The government has taken a more cautious stance on stimulus since commentary in official media last month warned of the risks of growing debt, but analysts said signs of weakness in the latest monthly data may spur policymakers into taking additional steps to support the economy.
"I see rising odds of a cut in RRR (banks' reserve requirement ratio) or even a policy rate cut, before the end of the second quarter," Mr Zhou Hao, senior Asia emerging market economist at Commerzbank, said in a note after May activity data was released yesterday.
With the economy not yet on solid footing, other analysts agree more stimulus is likely. "The government will likely launch more fiscal policies such as faster approval of infrastructure projects as downside risk to growth heightens," said ANZ's Mr Raymond Yeung.
A major worry for the authorities is the continued decline in fixed-asset investment by private companies. Overall fixed-asset investment growth fell to 9.6 per cent in January-May from a year earlier.
Investment by private firms slowed to a record low, with growth cooling to 3.9 per cent from 5.2 per cent in January-April and double-digits last year.
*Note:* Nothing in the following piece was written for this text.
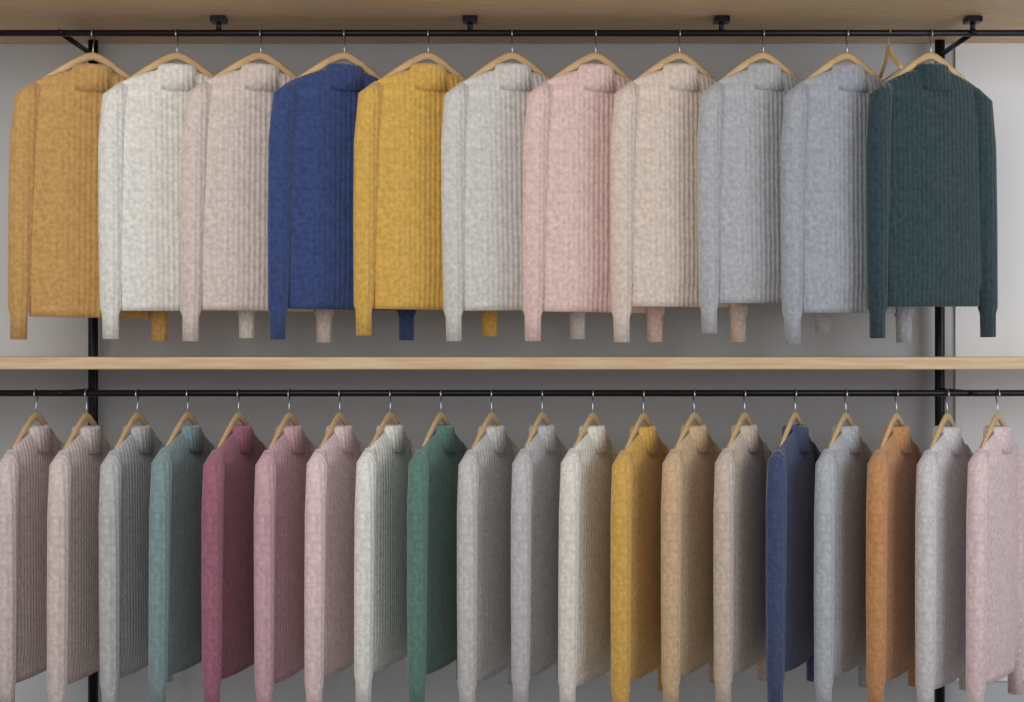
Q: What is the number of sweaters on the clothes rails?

Private investment so far this year has been the slowest since China began publishing the data in 2012.
China needs to open up its state sector further in order to arrest the steep slowdown in private investment, statistics department spokesman Sheng Laiyun told a news conference, adding that falling prices and industrial overcapacity have affected private investment.
Foreign direct investment in China, meanwhile, declined 1 per cent year-on-year in May, the first decline since December, the Commerce Ministry said on Sunday.
Other data out yesterday was mixed, suggesting that the economy may be bottoming out and less at risk of a hard landing but still struggling to regain traction.
Factory output grew 6 per cent in May from a year earlier, the same as in April.
Analysts believe industrial output has been supported by a government infrastructure spending spree and a further recovery in the property market.
Investment in real estate in May also posted its first year-on-year slowdown in growth since December, though property sales by area surged more than 32 per cent.
Despite a jump in car sales, consumption softened slightly. Retail sales growth, which captures both private and government purchasing, slowed to 10 per cent year-on- year.